Agenda
Attending members
Minutes
wrt agenda item 3. Review recent schema issues:
ALTO 4.0: adaptation of “Processing” substructure - The revision has been available since September. Art will do a final check with Clemens and then ask the Board to vote on GitHub.
Schema documentation about use of <SP> needs clarification - Based on the Board’s last discussion, there is support for adding a Content attribute to the SP element.
Add LANG and ROTATION attributes to Page element - Art will ask for a use case and link the issue to the discussion on shape-element usage.
wrt agenda item 4. Touch base on high priority schema issues:
ALTO - PAGE xml: Object mapping and possible transformation generation - Christian’s document is a good start at listing the element mapping between ALTO and PAGE. Stefan’s feeling is that this may no longer be a high priority. Ashok asked if ALTO should have the goal of being the unified format for text representation as an alternative to encodings like PAGE. Stefan noted that PAGE captures aspects of documents that ALTO does not, and that ALTO reflects its origins in the context of METS, where METS encodes the higher level, logical structure of a document.
Confidence value calculation (CC - WC - PC) - annotation extension - Jo pointed out that as the number of OCR engines increase that produce ALTO, the greater the need is for clarity on confidence values. Stefan asked if it would be possible to use identifiers to indicate what algorithm was in use and noted that there might be great variations in how metrics for glyph and word accuracy are used. Ashok described how his team utilizes an error rate calculated from a development set at the character level, that is then aggregated for a coarser granularity. Frederick suggested that the Board provide a standard that OCR providers can follow.
Reading Order (IMPACT) - As with ALTO-PAGE, this issue reflects a desire for a higher level, logical encoding. PAGE supports this functionality and this issue again explores whether there should be overlap between ALTO and representations like PAGE and METS.
wrt agenda item 5. Language Discussion:
Hany described some of his experience with Arabic OCR. He did extensive work on font libraries at the Library of Alexander, and identified variations in OCR results between bitonal images and color scans. At the Qatar National Library, assigning the proper font library has proved to be an important step in digitizing materials, and the workflows there can include machine learning and processes that utilize the first few pages of a book for initial testing and training. They have agreed to OCR 8,000 books from the University of New York’s Arabic collection and Hany noted that the SHARIAsource project, which has a kick-off meeting in the next week, may surface issues associated with encoding Arabic OCR in ALTO. Frederick would be interested in learning more about the University of New York project.

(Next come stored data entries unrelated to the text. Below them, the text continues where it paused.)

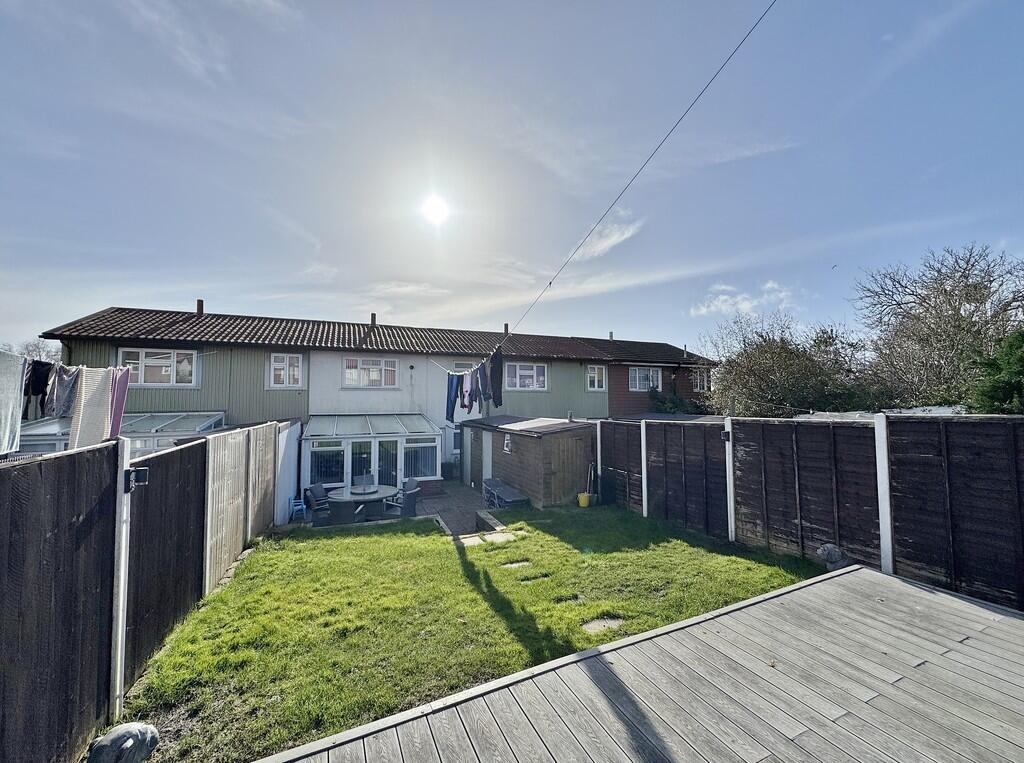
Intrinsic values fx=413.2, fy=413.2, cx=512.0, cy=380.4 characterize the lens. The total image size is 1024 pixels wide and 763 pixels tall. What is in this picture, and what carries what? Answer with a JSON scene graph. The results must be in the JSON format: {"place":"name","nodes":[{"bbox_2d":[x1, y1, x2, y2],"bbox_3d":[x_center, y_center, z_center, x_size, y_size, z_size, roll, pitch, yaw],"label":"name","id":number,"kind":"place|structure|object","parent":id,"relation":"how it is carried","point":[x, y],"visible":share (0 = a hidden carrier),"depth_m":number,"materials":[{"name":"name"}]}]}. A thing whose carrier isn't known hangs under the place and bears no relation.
{"place":"outdoors","nodes":[
{"label":"outdoors","id":0,"kind":"place"},
{"bbox_2d":[273,418,300,524],"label":"white wall","id":1,"kind":"structure","parent":0,"point":[283,516],"depth_m":9.10,"materials":[{"name":"white paint"}]},
{"bbox_2d":[289,496,307,521],"bbox_3d":[-4.872,2.985,9.447,0.418,0.698,0.485,1,-3,-25],"label":"blue chair","id":2,"kind":"object","parent":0,"point":[293,501],"visible":0.72,"depth_m":9.44,"materials":[{"name":"blue plastic"}]},
{"bbox_2d":[304,483,329,522],"bbox_3d":[-4.401,2.848,9.485,0.595,0.878,0.584,-1,-3,22],"label":"chair","id":3,"kind":"object","parent":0,"point":[316,490],"visible":0.74,"depth_m":9.41,"materials":[{"name":"wicker"}]},
{"bbox_2d":[327,497,358,525],"bbox_3d":[-3.450,2.814,8.504,0.631,0.879,0.668,1,-3,-25],"label":"patio chair","id":4,"kind":"object","parent":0,"point":[336,509],"visible":0.79,"depth_m":8.24,"materials":[{"name":"grey wicker"}]},
{"bbox_2d":[325,483,396,518],"bbox_3d":[-3.418,2.877,9.388,1.501,0.756,1.504,1,-3,-25],"label":"patio table","id":5,"kind":"object","parent":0,"point":[346,499],"visible":0.7,"depth_m":9.19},
{"bbox_2d":[353,473,375,489],"bbox_3d":[-3.708,2.819,10.383,0.594,0.856,0.625,1,-3,-25],"label":"patio chair","id":6,"kind":"object","parent":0,"point":[363,477],"visible":0.54,"depth_m":10.55,"materials":[{"name":"grey"}]},
{"bbox_2d":[41,302,716,486],"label":"terraced house","id":7,"kind":"structure","parent":0,"point":[444,360],"depth_m":14.34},
{"bbox_2d":[12,411,226,456],"bbox_3d":[-8.886,1.901,9.419,3.968,2.347,2.311,1,-3,-25],"label":"conservatory","id":8,"kind":"object","parent":7,"relation":"attached to","point":[210,419],"visible":0.35,"depth_m":8.88,"materials":[{"name":"white glass"}]},
{"bbox_2d":[117,347,196,385],"bbox_3d":[-9.802,-0.373,11.407,1.800,1.212,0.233,1,-3,-25],"label":"window","id":9,"kind":"structure","parent":7,"relation":"in","point":[143,355],"depth_m":11.40,"materials":[{"name":"white plastic"}]},
{"bbox_2d":[196,299,204,315],"bbox_3d":[-10.643,-2.368,14.086,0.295,0.721,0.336,1,-3,-25],"label":"chimney pipe","id":10,"kind":"object","parent":7,"relation":"on","point":[200,308],"visible":0.61,"depth_m":13.97,"materials":[{"name":"brick"}]},
{"bbox_2d":[268,353,303,387],"bbox_3d":[-7.084,-0.331,12.910,1.047,1.245,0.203,1,-3,-25],"label":"window","id":11,"kind":"structure","parent":7,"relation":"in","point":[299,364],"depth_m":12.90,"materials":[{"name":"white plastic"}]},
{"bbox_2d":[343,357,397,387],"bbox_3d":[-4.887,-0.326,14.167,1.922,1.261,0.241,1,-3,-25],"label":"window","id":12,"kind":"structure","parent":7,"relation":"in","point":[374,372],"depth_m":14.15,"materials":[{"name":"white plastic"}]},
{"bbox_2d":[303,413,439,494],"bbox_3d":[-4.267,2.348,12.492,3.841,2.391,2.611,1,-3,-25],"label":"conservatory","id":13,"kind":"object","parent":7,"relation":"attached to","point":[306,473],"visible":0.9,"depth_m":11.76,"materials":[{"name":"white glass"}]},
{"bbox_2d":[307,440,344,486],"bbox_3d":[-4.971,2.187,11.120,1.041,1.384,0.143,1,-3,-25],"label":"conservatory window","id":14,"kind":"structure","parent":13,"relation":"in","point":[319,452],"depth_m":11.12,"materials":[{"name":"glass"}]},
{"bbox_2d":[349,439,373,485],"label":"conservatory door","id":15,"kind":"structure","parent":13,"relation":"in","point":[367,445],"depth_m":11.19,"materials":[{"name":"glass"}]},
{"bbox_2d":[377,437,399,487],"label":"glass door","id":16,"kind":"structure","parent":13,"relation":"in","point":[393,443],"depth_m":11.63,"materials":[{"name":"glass"}]},
{"bbox_2d":[404,435,438,479],"bbox_3d":[-2.717,2.222,12.273,1.207,1.370,0.116,1,-3,-25],"label":"conservatory window","id":17,"kind":"structure","parent":13,"relation":"in","point":[431,454],"depth_m":12.28,"materials":[{"name":"glass"}]},
{"bbox_2d":[369,312,376,326],"bbox_3d":[-5.533,-2.280,16.361,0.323,0.740,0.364,1,-3,-25],"label":"chimney pipe","id":18,"kind":"object","parent":7,"relation":"on","point":[372,317],"visible":0.64,"depth_m":16.21,"materials":[{"name":"brick"}]},
{"bbox_2d":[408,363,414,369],"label":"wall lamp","id":19,"kind":"object","parent":7,"relation":"attached to","point":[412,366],"visible":0.97,"depth_m":14.50,"materials":[{"name":"black"}]},
{"bbox_2d":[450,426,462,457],"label":"window","id":20,"kind":"structure","parent":7,"relation":"in","point":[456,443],"depth_m":14.94,"materials":[{"name":"white glass"}]},
{"bbox_2d":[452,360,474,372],"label":"window","id":21,"kind":"structure","parent":7,"relation":"in","point":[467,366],"depth_m":15.37,"materials":[{"name":"white plastic"}]},
{"bbox_2d":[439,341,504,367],"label":"clothesline","id":22,"kind":"object","parent":7,"relation":"attached to","point":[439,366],"visible":0.68,"depth_m":7.90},
{"bbox_2d":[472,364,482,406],"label":"trousers","id":23,"kind":"object","parent":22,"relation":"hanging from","point":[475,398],"visible":0.67,"depth_m":8.65,"materials":[{"name":"blue fabric"}]},
{"bbox_2d":[503,323,509,333],"bbox_3d":[-0.244,-1.971,16.855,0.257,0.676,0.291,1,-3,-25],"label":"chimney pipe","id":24,"kind":"object","parent":7,"relation":"on","point":[505,328],"visible":0.74,"depth_m":16.76,"materials":[{"name":"brick"}]},
{"bbox_2d":[505,361,546,390],"bbox_3d":[0.460,-0.215,16.014,2.053,1.345,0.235,1,-3,-25],"label":"window","id":25,"kind":"structure","parent":7,"relation":"in","point":[526,372],"depth_m":16.02,"materials":[{"name":"white glass"}]},
{"bbox_2d":[586,364,605,391],"bbox_3d":[3.497,-0.153,17.471,1.028,1.317,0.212,1,-3,-25],"label":"window","id":26,"kind":"structure","parent":7,"relation":"in","point":[592,372],"depth_m":17.50,"materials":[{"name":"white plastic"}]},
{"bbox_2d":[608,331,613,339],"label":"chimney pipe","id":27,"kind":"object","parent":7,"relation":"on","point":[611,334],"visible":0.61,"depth_m":20.84,"materials":[{"name":"grey"}]},
{"bbox_2d":[494,1,774,351],"bbox_3d":[1.159,-2.887,6.198,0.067,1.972,10.060,1,-3,-25],"label":"overhead cable","id":28,"kind":"object","parent":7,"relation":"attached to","point":[550,283],"visible":0.97,"depth_m":4.79,"materials":[{"name":"plastic"}]},
{"bbox_2d":[445,372,460,421],"bbox_3d":[-1.393,0.405,9.653,0.291,1.134,0.316,-2,-3,40],"label":"trousers","id":29,"kind":"object","parent":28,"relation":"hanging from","point":[452,411],"visible":0.84,"depth_m":9.61,"materials":[{"name":"blue fabric"}]},
{"bbox_2d":[460,370,472,410],"bbox_3d":[-0.985,0.222,8.856,0.199,0.835,0.534,1,-3,-25],"label":"garment","id":30,"kind":"object","parent":28,"relation":"hanging from","point":[467,385],"visible":0.8,"depth_m":8.77,"materials":[{"name":"fabric"}]},
{"bbox_2d":[476,361,489,408],"bbox_3d":[-0.552,0.079,8.370,0.266,0.936,0.314,1,-3,-25],"label":"trousers","id":31,"kind":"object","parent":28,"relation":"hanging from","point":[484,390],"visible":0.71,"depth_m":8.30,"materials":[{"name":"blue fabric"}]},
{"bbox_2d":[487,347,503,406],"bbox_3d":[-0.313,-0.032,7.665,0.216,1.054,0.563,1,-3,-25],"label":"black trousers","id":32,"kind":"object","parent":28,"relation":"hanging from","point":[495,394],"visible":0.89,"depth_m":7.59,"materials":[{"name":"fabric"}]},
{"bbox_2d":[629,366,662,391],"bbox_3d":[6.038,-0.131,18.793,1.972,1.327,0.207,1,-3,-25],"label":"window","id":33,"kind":"structure","parent":7,"relation":"in","point":[637,372],"depth_m":18.78,"materials":[{"name":"white plastic"}]},
{"bbox_2d":[692,368,709,391],"bbox_3d":[9.299,-0.036,20.450,1.086,1.355,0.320,1,-3,-25],"label":"window","id":34,"kind":"structure","parent":7,"relation":"in","point":[698,381],"depth_m":20.47,"materials":[{"name":"white plastic"}]},
{"bbox_2d":[384,483,419,517],"bbox_3d":[-2.434,2.753,9.091,0.632,0.874,0.630,-2,-3,31],"label":"patio chair","id":35,"kind":"object","parent":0,"point":[408,501],"visible":0.79,"depth_m":8.92,"materials":[{"name":"grey wicker"}]},
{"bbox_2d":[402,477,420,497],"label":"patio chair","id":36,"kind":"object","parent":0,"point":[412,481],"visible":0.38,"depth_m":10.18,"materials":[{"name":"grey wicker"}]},
{"bbox_2d":[419,194,449,225],"label":"sun","id":37,"kind":"structure","parent":0,"point":[433,212],"materials":[{"name":"white"}]},
{"bbox_2d":[416,481,512,537],"label":"patio","id":38,"kind":"structure","parent":0,"point":[461,490],"materials":[{"name":"grey"}]},
{"bbox_2d":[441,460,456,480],"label":"bin","id":39,"kind":"object","parent":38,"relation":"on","point":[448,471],"visible":0.92,"depth_m":14.27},
{"bbox_2d":[482,478,529,508],"bbox_3d":[-0.229,2.984,10.699,0.736,0.580,1.713,1,-3,-25],"label":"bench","id":40,"kind":"object","parent":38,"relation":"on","point":[488,490],"visible":0.92,"depth_m":10.48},
{"bbox_2d":[124,504,827,762],"label":"lawn","id":41,"kind":"structure","parent":0,"point":[433,537],"materials":[{"name":"green plant"}]},
{"bbox_2d":[0,420,295,762],"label":"wooden fence","id":42,"kind":"object","parent":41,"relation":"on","point":[47,610],"visible":0.96,"depth_m":2.91,"materials":[{"name":"wood"}]},
{"bbox_2d":[1,348,204,373],"bbox_3d":[-5.583,-0.261,5.121,0.934,0.171,2.221,1,-3,-25],"label":"clothesline","id":43,"kind":"object","parent":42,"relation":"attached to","point":[117,368],"visible":0.83,"depth_m":5.18,"materials":[{"name":"white"}]},
{"bbox_2d":[0,351,26,456],"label":"cloth","id":44,"kind":"object","parent":43,"relation":"hanging from","point":[3,377],"visible":0.94,"depth_m":3.72,"materials":[{"name":"fabric"}]},
{"bbox_2d":[24,360,51,413],"bbox_3d":[-5.587,0.090,4.845,0.258,0.603,0.374,0,-2,5],"label":"dark garment","id":45,"kind":"object","parent":43,"relation":"hanging from","point":[41,372],"visible":0.65,"depth_m":4.83,"materials":[{"name":"fabric"}]},
{"bbox_2d":[44,361,79,417],"bbox_3d":[-5.297,0.136,4.858,0.315,0.676,0.318,-1,-2,12],"label":"garment","id":46,"kind":"object","parent":43,"relation":"hanging from","point":[60,387],"visible":0.77,"depth_m":4.82,"materials":[{"name":"grey fabric"}]},
{"bbox_2d":[67,366,115,449],"bbox_3d":[-4.785,0.378,4.707,0.315,1.018,0.523,0,-2,-3],"label":"towel","id":47,"kind":"object","parent":43,"relation":"hanging from","point":[85,407],"visible":0.79,"depth_m":4.67,"materials":[{"name":"fabric"}]},
{"bbox_2d":[106,364,130,438],"bbox_3d":[-4.897,0.308,5.085,0.225,0.896,0.424,1,-3,-25],"label":"towel","id":48,"kind":"object","parent":43,"relation":"hanging from","point":[119,413],"visible":0.59,"depth_m":5.08,"materials":[{"name":"purple fabric"}]},
{"bbox_2d":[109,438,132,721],"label":"fence post","id":49,"kind":"object","parent":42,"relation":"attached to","point":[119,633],"visible":0.88,"depth_m":2.99,"materials":[{"name":"white concrete"}]},
{"bbox_2d":[125,467,148,491],"bbox_3d":[-2.742,0.723,3.018,0.136,0.157,0.110,1,-3,-25],"label":"wall lamp","id":50,"kind":"object","parent":42,"relation":"attached to","point":[143,471],"visible":0.94,"depth_m":2.99,"materials":[{"name":"black"}]},
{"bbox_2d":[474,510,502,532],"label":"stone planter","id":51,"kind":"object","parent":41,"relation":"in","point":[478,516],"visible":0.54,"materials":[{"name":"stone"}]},
{"bbox_2d":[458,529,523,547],"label":"stepping stone","id":52,"kind":"object","parent":41,"relation":"in","point":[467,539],"visible":0.7,"depth_m":7.40,"materials":[{"name":"stone"}]},
{"bbox_2d":[500,560,530,569],"bbox_3d":[0.048,2.720,6.031,0.452,0.072,0.311,1,-3,-25],"label":"stepping stone","id":53,"kind":"object","parent":41,"relation":"in","point":[524,563],"visible":0.76,"depth_m":6.04,"materials":[{"name":"grey stone"}]},
{"bbox_2d":[518,572,550,582],"bbox_3d":[0.283,2.631,5.490,0.432,0.069,0.298,1,-3,-25],"label":"stepping stone","id":54,"kind":"object","parent":41,"relation":"in","point":[528,580],"visible":0.76,"depth_m":5.49,"materials":[{"name":"grey"}]},
{"bbox_2d":[556,594,585,603],"bbox_3d":[0.663,2.526,4.727,0.383,0.063,0.306,1,-3,-25],"label":"stepping stone","id":55,"kind":"object","parent":41,"relation":"in","point":[579,599],"visible":0.69,"depth_m":4.73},
{"bbox_2d":[577,492,591,507],"bbox_3d":[1.717,2.850,9.900,0.330,0.306,0.310,1,-3,-25],"label":"yellow bucket","id":56,"kind":"object","parent":41,"relation":"on","point":[584,505],"visible":0.97,"depth_m":9.77,"materials":[{"name":"yellow plastic"}]},
{"bbox_2d":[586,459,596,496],"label":"broom","id":57,"kind":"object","parent":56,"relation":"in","point":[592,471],"visible":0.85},
{"bbox_2d":[581,616,625,633],"bbox_3d":[0.923,2.518,4.220,0.469,0.067,0.349,1,-3,-25],"label":"stepping stone","id":58,"kind":"object","parent":41,"relation":"in","point":[592,625],"visible":0.77,"depth_m":4.21,"materials":[{"name":"grey stone"}]},
{"bbox_2d":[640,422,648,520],"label":"fence post","id":59,"kind":"object","parent":41,"relation":"on","point":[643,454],"visible":0.96,"depth_m":8.76,"materials":[{"name":"white concrete"}]},
{"bbox_2d":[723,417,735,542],"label":"fence post","id":60,"kind":"object","parent":41,"relation":"on","point":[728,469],"visible":0.95,"depth_m":6.71,"materials":[{"name":"white concrete"}]},
{"bbox_2d":[0,0,1023,355],"label":"sky","id":61,"kind":"structure","parent":0,"point":[605,242],"materials":[{"name":"blue"}]},
{"bbox_2d":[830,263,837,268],"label":"bird","id":62,"kind":"object","parent":61,"relation":"in","point":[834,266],"visible":0.96,"depth_m":15.28},
{"bbox_2d":[461,414,596,508],"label":"wooden shed","id":63,"kind":"structure","parent":0,"point":[524,439],"depth_m":10.72,"materials":[{"name":"wood"}]},
{"bbox_2d":[482,430,493,486],"bbox_3d":[-0.768,2.583,12.798,0.121,2.048,0.917,1,-3,-25],"label":"shed door","id":64,"kind":"structure","parent":63,"relation":"in","point":[488,445],"depth_m":12.69,"materials":[{"name":"white"}]},
{"bbox_2d":[503,433,511,453],"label":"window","id":65,"kind":"structure","parent":63,"relation":"attached to","point":[507,441],"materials":[{"name":"white"}]},
{"bbox_2d":[572,213,641,260],"label":"cloud","id":66,"kind":"structure","parent":0,"point":[611,240],"materials":[{"name":"white"}]},
{"bbox_2d":[254,565,1023,762],"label":"wooden deck","id":67,"kind":"structure","parent":0,"point":[908,586],"materials":[{"name":"wood"}]},
{"bbox_2d":[688,280,797,317],"label":"cloud","id":68,"kind":"structure","parent":0,"point":[721,298],"materials":[{"name":"white"}]},
{"bbox_2d":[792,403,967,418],"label":"shed roof","id":69,"kind":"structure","parent":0,"point":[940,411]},
{"label":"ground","id":70,"kind":"structure","parent":0},
{"bbox_2d":[4,339,62,362],"bbox_3d":[-25.513,0.823,21.359,5.887,6.106,4.817,-2,-3,45],"label":"bare tree","id":71,"kind":"object","parent":70,"relation":"on","point":[34,347],"visible":0.22,"depth_m":21.27,"materials":[{"name":"grey plant"}]},
{"bbox_2d":[86,722,161,762],"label":"rock","id":72,"kind":"object","parent":70,"relation":"on","point":[113,740],"visible":1,"depth_m":2.47,"materials":[{"name":"grey"}]},
{"bbox_2d":[646,383,697,414],"bbox_3d":[7.273,1.892,18.812,2.884,3.579,2.715,1,-3,-25],"label":"shrub","id":73,"kind":"object","parent":70,"relation":"on","point":[671,409],"visible":0.48,"depth_m":18.49,"materials":[{"name":"green plant"}]},
{"bbox_2d":[702,310,867,416],"bbox_3d":[10.423,0.611,16.189,6.164,6.570,6.002,-2,-3,44],"label":"tree","id":74,"kind":"object","parent":70,"relation":"on","point":[774,355],"visible":0.82,"depth_m":14.88,"materials":[{"name":"green plant"}]},
{"bbox_2d":[596,412,1023,611],"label":"wooden fence","id":75,"kind":"object","parent":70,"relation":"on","point":[666,449],"visible":0.88,"depth_m":5.29,"materials":[{"name":"wood"}]},
{"bbox_2d":[721,429,730,442],"bbox_3d":[3.348,0.873,6.493,0.163,0.189,0.144,1,-3,-25],"label":"wall lamp","id":76,"kind":"object","parent":75,"relation":"attached to","point":[728,437],"visible":0.85,"depth_m":6.45,"materials":[{"name":"black"}]},
{"bbox_2d":[817,544,847,570],"bbox_3d":[3.935,2.181,5.097,0.320,0.321,0.305,0,-2,-13],"label":"rock","id":77,"kind":"object","parent":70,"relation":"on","point":[827,556],"visible":0.89,"depth_m":5.02,"materials":[{"name":"grey"}]},
{"bbox_2d":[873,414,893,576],"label":"fence post","id":78,"kind":"object","parent":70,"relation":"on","point":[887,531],"visible":0.88,"depth_m":4.85,"materials":[{"name":"white concrete"}]},
{"bbox_2d":[852,241,1023,410],"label":"bare tree","id":79,"kind":"object","parent":70,"relation":"on","point":[967,276],"visible":0.87,"depth_m":13.48,"materials":[{"name":"plant"}]},
{"bbox_2d":[966,327,1023,414],"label":"evergreen tree","id":80,"kind":"object","parent":70,"relation":"on","point":[1020,372],"visible":0.67,"depth_m":8.42,"materials":[{"name":"green plant"}]}
]}

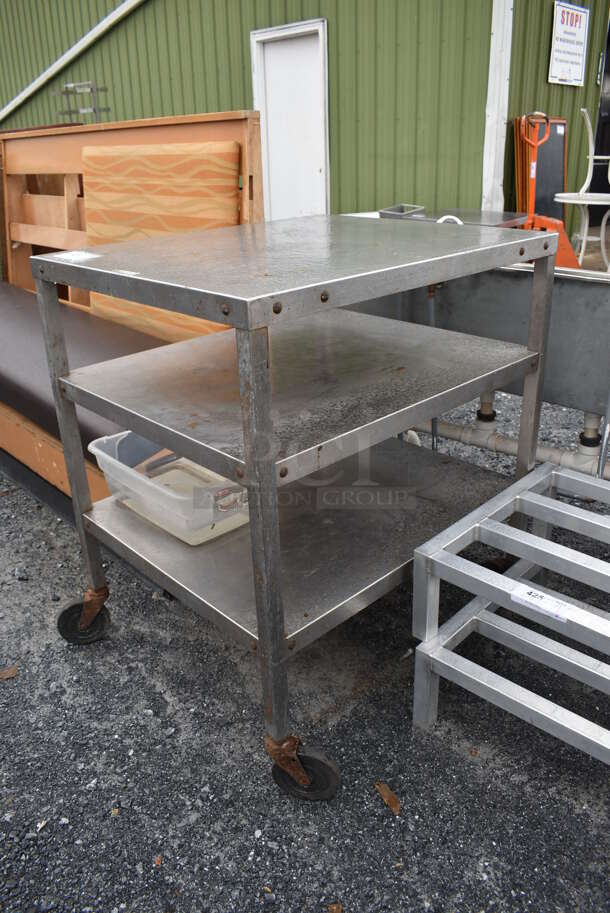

Cally provided information on the NewspaperSG at the National Library of Singapore. NewspaperSG has been in operation for nearly a decade, and covers over 200 titles across multiple languages. They have not yet identified an effective OCR solution for Tamil and Javanese language materials. Raju will send some options, noting that there some OCR companies in India with this expertise, and pointed out that some Indian languages use letters from the Arabic alphabet, such as Urdu and Hindi.
wrt agenda item 6. Follow up on upcoming F2F meeting at DATeCH 2019:
Art will touch base with Clemens about reaching out to Günter Mühlberger for joining the meeting.
The ALPS Schema may provide some ideas on how to represent lattice structures in XML. Ashok will check if any of the internal representation of the lattice structure used by the Cloud Vision team can be shared. The lattice is stored internally in a protocol buffer, and represents multiple hypotheses, which may have value for handwriting representation and Ashok will be able to step through it in person at the meeting in DATeCH.
It was agreed that a Schema issue will be created on the use of ALTO for handwriting in order to provide a starting point for discussion.
wrt agenda item 8. The next meeting is tentatively scheduled for March 22, 2019 at 9am EST.